30 мая 1918 г. Вятский губисполком отмечал, что городская комиссия по борьбе с контрреволюцией, спекуляцией и саботажем «не стоит на должной высоте, ибо, находясь при городском Совете, круг ее деятельности большей частью не выходит за черту города», и принял решение организовать такую комиссию «в общегубернском масштабе». Новая комиссия подчинялась отделу управления губисполкома, который определил «пределы предоставленных ей функций». Было принято решение о выработке положения по деятельности ЧК «в общегубернском масштабе»20. И только 5 июня 1918 г., уже в ходе гражданской войны, инструкция по организации и деятельности комиссий по борьбе с контрреволюцией, саботажем и спекуляцией была утверждена Вятским губернским съездом комиссаров отделов управления уездных исполкомов. В соответствии с ней при всех уездных и волостных Советах должны быть образованы ЧК, в их состав Советы избирали только «коммунистов-большевиков и левых социалистов-революционеров». Они избирались не менее чем из трех членов, причем председатель в обязательном порядке - из членов исполкома совета. В своей деятельности комиссии руководствовались «указаниями-инструкциями центра, его обязательными постановлениями, постановлениями общегубернских съездов Советов и постановлениями губисполкома». Комиссии имели право производить обыски, аресты и задержания лиц, замеченных или уличенных в контрреволюционной деятельности, независимо от занимаемой ими должности. Ордера на производство этих действий подписывал председатель комиссии. В течение 24 ч с момента ареста комиссия должна была передать собранные материалы в следственную комиссию революционного трибунала. В случае проведения массовых арестов ЧК имела право привлекать Красную гвардию и милицию. Кроме этого, ЧК предоставлялось право требовать «необходимые сведения, справки и т.д.» от советских учреждений, производить конфискации, «удалять саботирующие элементы немедленно от своих мест и обязанностей», налагать штрафы на спекулянтов и укрывателей оружия21.

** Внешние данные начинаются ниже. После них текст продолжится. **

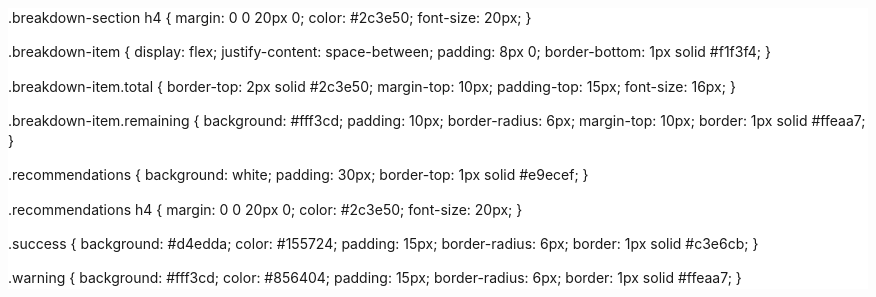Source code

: .breakdown-section h4 {
  margin: 0 0 20px 0;
  color: #2c3e50;
  font-size: 20px;
}

.breakdown-item {
  display: flex;
  justify-content: space-between;
  padding: 8px 0;
  border-bottom: 1px solid #f1f3f4;
}

.breakdown-item.total {
  border-top: 2px solid #2c3e50;
  margin-top: 10px;
  padding-top: 15px;
  font-size: 16px;
}

.breakdown-item.remaining {
  background: #fff3cd;
  padding: 10px;
  border-radius: 6px;
  margin-top: 10px;
  border: 1px solid #ffeaa7;
}

.recommendations {
  background: white;
  padding: 30px;
  border-top: 1px solid #e9ecef;
}

.recommendations h4 {
  margin: 0 0 20px 0;
  color: #2c3e50;
  font-size: 20px;
}

.success {
  background: #d4edda;
  color: #155724;
  padding: 15px;
  border-radius: 6px;
  border: 1px solid #c3e6cb;
}

.warning {
  background: #fff3cd;
  color: #856404;
  padding: 15px;
  border-radius: 6px;
  border: 1px solid #ffeaa7;
}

Созданные в соответствии с этой инструкцией комиссии в уездах Вятской губернии осуществляли репрессии и внесудебные расправы. 9 июля 1918 г. Яранская уездная ЧК опубликовала обязательное постановление «О мерах борьбы с агитацией против советской власти», предусматривавшее и борьбу со спекуляцией промышленными товарами и продуктами. Согласно этому постановлению лица, замеченные и уличенные в вышеуказанных деяниях, подвергались штрафу до 5 тыс. руб. с конфискацией найденных товаров, продуктов и имущества, а замеченные в неоднократных преступлениях расстреливались. Причем обязанности по задержанию и аресту Яранская ЧК возлагала и на граждан, в крайнем случае, о контрреволюционерах можно было сообщить письменно в ЧК22.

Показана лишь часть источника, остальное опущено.